- **GOAL OF THE EXERCISE**: Starting from the first line below, repeat the data exactly through to the last.

- **SUPPLIED RECORDS**:
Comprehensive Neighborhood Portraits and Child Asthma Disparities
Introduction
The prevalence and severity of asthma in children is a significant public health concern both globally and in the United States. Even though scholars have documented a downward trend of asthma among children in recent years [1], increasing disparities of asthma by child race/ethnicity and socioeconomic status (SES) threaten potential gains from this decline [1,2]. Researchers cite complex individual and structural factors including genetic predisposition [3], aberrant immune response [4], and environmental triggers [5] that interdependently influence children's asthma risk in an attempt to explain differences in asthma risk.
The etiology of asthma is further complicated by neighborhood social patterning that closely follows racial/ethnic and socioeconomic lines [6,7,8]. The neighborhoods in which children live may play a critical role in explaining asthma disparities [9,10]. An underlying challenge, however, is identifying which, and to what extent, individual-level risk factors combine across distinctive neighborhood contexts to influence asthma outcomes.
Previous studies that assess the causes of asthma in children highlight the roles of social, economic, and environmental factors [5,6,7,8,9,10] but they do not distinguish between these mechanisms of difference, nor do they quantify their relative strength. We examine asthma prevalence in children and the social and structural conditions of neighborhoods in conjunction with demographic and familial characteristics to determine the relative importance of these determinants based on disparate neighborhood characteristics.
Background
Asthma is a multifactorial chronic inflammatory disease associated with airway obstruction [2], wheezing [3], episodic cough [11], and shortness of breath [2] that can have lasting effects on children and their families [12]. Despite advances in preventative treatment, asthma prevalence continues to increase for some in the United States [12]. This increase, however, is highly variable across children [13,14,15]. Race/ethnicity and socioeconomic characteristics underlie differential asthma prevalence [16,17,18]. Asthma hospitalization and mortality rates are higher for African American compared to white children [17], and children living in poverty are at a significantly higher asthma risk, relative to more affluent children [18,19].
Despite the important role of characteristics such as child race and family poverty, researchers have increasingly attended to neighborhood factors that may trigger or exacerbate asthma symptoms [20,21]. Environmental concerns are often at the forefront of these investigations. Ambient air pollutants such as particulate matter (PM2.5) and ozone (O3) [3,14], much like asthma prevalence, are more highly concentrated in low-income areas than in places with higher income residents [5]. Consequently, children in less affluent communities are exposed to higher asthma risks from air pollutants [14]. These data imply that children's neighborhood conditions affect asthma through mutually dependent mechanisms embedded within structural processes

- **EXERCISE RESULT**:
Comprehensive Neighborhood Portraits and Child Asthma Disparities
Introduction
The prevalence and severity of asthma in children is a significant public health concern both globally and in the United States. Even though scholars have documented a downward trend of asthma among children in recent years [1], increasing disparities of asthma by child race/ethnicity and socioeconomic status (SES) threaten potential gains from this decline [1,2]. Researchers cite complex individual and structural factors including genetic predisposition [3], aberrant immune response [4], and environmental triggers [5] that interdependently influence children's asthma risk in an attempt to explain differences in asthma risk.
The etiology of asthma is further complicated by neighborhood social patterning that closely follows racial/ethnic and socioeconomic lines [6,7,8]. The neighborhoods in which children live may play a critical role in explaining asthma disparities [9,10]. An underlying challenge, however, is identifying which, and to what extent, individual-level risk factors combine across distinctive neighborhood contexts to influence asthma outcomes.
Previous studies that assess the causes of asthma in children highlight the roles of social, economic, and environmental factors [5,6,7,8,9,10] but they do not distinguish between these mechanisms of difference, nor do they quantify their relative strength. We examine asthma prevalence in children and the social and structural conditions of neighborhoods in conjunction with demographic and familial characteristics to determine the relative importance of these determinants based on disparate neighborhood characteristics.
Background
Asthma is a multifactorial chronic inflammatory disease associated with airway obstruction [2], wheezing [3], episodic cough [11], and shortness of breath [2] that can have lasting effects on children and their families [12]. Despite advances in preventative treatment, asthma prevalence continues to increase for some in the United States [12]. This increase, however, is highly variable across children [13,14,15]. Race/ethnicity and socioeconomic characteristics underlie differential asthma prevalence [16,17,18]. Asthma hospitalization and mortality rates are higher for African American compared to white children [17], and children living in poverty are at a significantly higher asthma risk, relative to more affluent children [18,19].
Despite the important role of characteristics such as child race and family poverty, researchers have increasingly attended to neighborhood factors that may trigger or exacerbate asthma symptoms [20,21]. Environmental concerns are often at the forefront of these investigations. Ambient air pollutants such as particulate matter (PM2.5) and ozone (O3) [3,14], much like asthma prevalence, are more highly concentrated in low-income areas than in places with higher income residents [5]. Consequently, children in less affluent communities are exposed to higher asthma risks from air pollutants [14]. These data imply that children's neighborhood conditions affect asthma through mutually dependent mechanisms embedded within structural processes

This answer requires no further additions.